The U.S. Cybersecurity and Infrastructure Safety Company (CISA) on Monday added 5 safety flaws impacting Advantive VeraCore and Ivanti Endpoint Supervisor (EPM) to its Identified Exploited Vulnerabilities (KEV) catalog, primarily based on proof of energetic exploitation within the wild.
The checklist of vulnerabilities is as follows –
- CVE-2024-57968 – An unrestricted file add vulnerability in Advantive VeraCore that enables a distant unauthenticated attacker to add recordsdata to unintended folders through add.apsx
- CVE-2025-25181 – An SQL injection vulnerability in Advantive VeraCore that enables a distant attacker to execute arbitrary SQL instructions
- CVE-2024-13159 – An absolute path traversal vulnerability in Ivanti EPM that enables a distant unauthenticated attacker to leak delicate info
- CVE-2024-13160 – An absolute path traversal vulnerability in Ivanti EPM that enables a distant unauthenticated attacker to leak delicate info
- CVE-2024-13161 – An absolute path traversal vulnerability in Ivanti EPM that enables a distant unauthenticated attacker to leak delicate info
The exploitation of VeraCore vulnerabilities has been attributed to probably a Vietnamese risk actor named XE Group, which has been noticed dropping reverse shells and internet shells to take care of persistent distant entry to compromised methods.

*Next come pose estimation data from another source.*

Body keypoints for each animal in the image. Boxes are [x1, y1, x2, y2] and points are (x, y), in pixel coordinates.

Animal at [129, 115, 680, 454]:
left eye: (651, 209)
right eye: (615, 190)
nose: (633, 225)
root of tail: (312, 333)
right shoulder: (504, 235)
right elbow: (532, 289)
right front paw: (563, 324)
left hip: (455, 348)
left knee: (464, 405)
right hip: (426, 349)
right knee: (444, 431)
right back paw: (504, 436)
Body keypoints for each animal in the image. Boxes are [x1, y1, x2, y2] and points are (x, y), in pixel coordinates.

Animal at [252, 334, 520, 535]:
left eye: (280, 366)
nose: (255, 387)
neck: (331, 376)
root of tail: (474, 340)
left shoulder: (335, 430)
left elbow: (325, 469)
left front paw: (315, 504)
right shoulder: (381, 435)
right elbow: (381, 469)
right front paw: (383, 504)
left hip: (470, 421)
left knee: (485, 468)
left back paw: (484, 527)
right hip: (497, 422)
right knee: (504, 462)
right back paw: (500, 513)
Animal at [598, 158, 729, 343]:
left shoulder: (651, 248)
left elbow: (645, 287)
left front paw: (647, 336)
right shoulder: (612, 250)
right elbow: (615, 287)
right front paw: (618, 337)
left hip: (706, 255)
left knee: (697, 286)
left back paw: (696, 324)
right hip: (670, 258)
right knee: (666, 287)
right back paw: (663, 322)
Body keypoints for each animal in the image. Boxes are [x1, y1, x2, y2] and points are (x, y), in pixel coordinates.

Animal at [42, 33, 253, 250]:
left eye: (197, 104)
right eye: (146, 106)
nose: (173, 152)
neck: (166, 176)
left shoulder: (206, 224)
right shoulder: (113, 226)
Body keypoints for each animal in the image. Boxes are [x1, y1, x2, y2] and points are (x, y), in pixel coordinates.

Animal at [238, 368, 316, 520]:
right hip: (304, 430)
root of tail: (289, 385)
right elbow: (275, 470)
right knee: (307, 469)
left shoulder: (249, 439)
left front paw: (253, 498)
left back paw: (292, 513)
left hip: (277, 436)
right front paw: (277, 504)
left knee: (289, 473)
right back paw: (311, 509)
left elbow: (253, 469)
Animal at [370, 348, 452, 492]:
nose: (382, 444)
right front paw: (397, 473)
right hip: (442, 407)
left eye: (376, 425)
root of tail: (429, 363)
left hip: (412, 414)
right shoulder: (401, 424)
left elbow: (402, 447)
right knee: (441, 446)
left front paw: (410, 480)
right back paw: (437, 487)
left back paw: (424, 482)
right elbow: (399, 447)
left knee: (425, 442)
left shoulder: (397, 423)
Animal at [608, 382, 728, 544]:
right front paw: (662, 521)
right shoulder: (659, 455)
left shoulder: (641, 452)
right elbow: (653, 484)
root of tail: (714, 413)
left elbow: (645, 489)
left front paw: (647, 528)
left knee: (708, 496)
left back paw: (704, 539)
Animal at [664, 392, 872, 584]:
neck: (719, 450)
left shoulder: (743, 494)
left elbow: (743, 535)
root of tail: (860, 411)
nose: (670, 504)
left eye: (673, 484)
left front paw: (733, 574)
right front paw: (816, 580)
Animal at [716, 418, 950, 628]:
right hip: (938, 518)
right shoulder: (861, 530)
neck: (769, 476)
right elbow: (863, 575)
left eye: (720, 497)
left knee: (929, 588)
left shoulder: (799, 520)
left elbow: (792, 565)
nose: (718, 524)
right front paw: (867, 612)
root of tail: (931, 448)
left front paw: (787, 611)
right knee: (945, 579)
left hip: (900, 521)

Then again, there are at the moment no public stories about how the three Ivanti EPM flaws are being weaponized in real-world assaults. A proof-of-concept (PoC) exploit was launched by Horizon3.ai final month. The cybersecurity firm described them as “credential coercion” bugs that would permit an unauthenticated attacker to compromise the servers.
In gentle of energetic exploitation, it is important that Federal Civilian Government Department (FCEB) businesses apply the mandatory patches by March 31, 2025.
The event comes as risk intelligence agency GreyNose warned of mass exploitation of CVE-2024-4577, a vital vulnerability impacting PHP-CGI, with spikes in assault exercise focusing on Japan, Singapore, Indonesia, the UK, Spain, and India.
“Greater than 43% of IPs focusing on CVE-2024-4577 previously 30 days are from Germany and China,” GreyNoise stated, including it “detected a coordinated spike in exploitation makes an attempt in opposition to networks in a number of nations, suggesting extra automated scanning for susceptible targets” in February.